By Lucas Duppler, M.S., CISSN
I certainly do not envy the responsibility of the average consumer to decipher between actual science and marketing gimmicks when it comes to supplementation. As it pertains to whey protein, there are so many advantages of being on a high-protein diet, yet it’s tough to wade through the pseudoscience to ensure you’re receiving the correct information. Today’s post is about looking at the differences between whey protein isolate and whey protein concentrate, and how both can lead to positive health outcomes.
The differences between whey protein isolate and whey protein concentrate lie within how much protein you’re receiving per scoop. Generally speaking, isolates tend to contain 90% or more protein by scoop, whereas concentrates can contain anywhere between 25-89% protein by scoop. Because concentrates contain less protein per scoop, the other macronutrients (fat and carbohydrates) will make up the remaining calories.
There is a common misconception that because concentrates contain more fat and/or carbohydrates than isolates, that they are inherently worse for you, which is plain false. Because concentrates have more fat, they are likely to contain more fat-related substances, such as immunoglobulins and conjugated linoleic acid, which may have a minor effect at preserving lean mass. Whey protein concentrates may be a better choice for supplementation if the consumer is looking to replete carbohydrate storage post-workout. However, as a nutritionist, I’d recommend a food-first approach and replenishing glycogen stores from carbohydrate sources such as a fruits and vegetables. Be careful, however, for those of you who are lactose-intolerant. The higher percentage of carbohydrate within whey protein concentrates is likely to be lactose, and thus may cause an adverse reaction for those lacking the enzyme lactase.

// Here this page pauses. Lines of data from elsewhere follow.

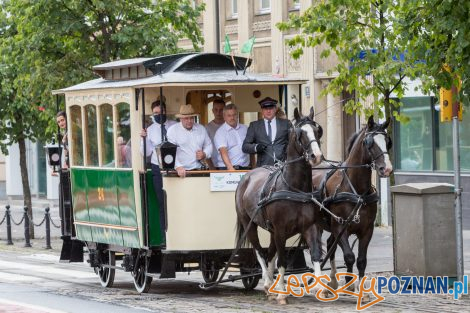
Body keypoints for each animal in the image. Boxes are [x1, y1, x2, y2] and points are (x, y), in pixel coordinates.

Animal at [235, 106, 324, 302]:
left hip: (272, 230)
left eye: (317, 130)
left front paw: (321, 288)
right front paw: (282, 293)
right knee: (260, 252)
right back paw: (268, 283)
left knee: (269, 253)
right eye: (300, 133)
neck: (294, 188)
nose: (316, 156)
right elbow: (282, 260)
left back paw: (270, 285)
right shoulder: (281, 229)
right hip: (249, 224)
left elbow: (315, 255)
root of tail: (246, 177)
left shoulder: (310, 226)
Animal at [312, 115, 392, 298]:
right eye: (369, 142)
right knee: (319, 249)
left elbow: (361, 261)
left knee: (330, 245)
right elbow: (349, 256)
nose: (387, 169)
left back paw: (333, 281)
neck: (357, 191)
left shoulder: (366, 229)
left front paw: (360, 290)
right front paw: (349, 283)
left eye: (387, 141)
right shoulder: (340, 226)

Whey protein isolates tend to be the purest form of protein supplementation on the market. Isolates are going to be the best “bang for your buck” option when choosing a protein supplement. True to their name, whey protein isolates’ high protein content and subsequent low content of the other macronutrients means that isolates are typically safe for those with lactose-intolerance.
As always with supplementation, it’s important to know that the label you’re reading is safe and contains everything in the correct amounts. Third-party agencies like NSF and Informed Choice ensure the safety of your supplements. My personal recommendation would be to only purchase supplements of any kind that have been third-party certified by one of the above agencies.
It’s important to be educated when it comes to consuming whey protein. Whey protein supplements are just that, a supplement to your diet. Focus on a food-first approach, and sprinkle in either a whey protein concentrate or isolate shake when you’re not reaching your protein goals.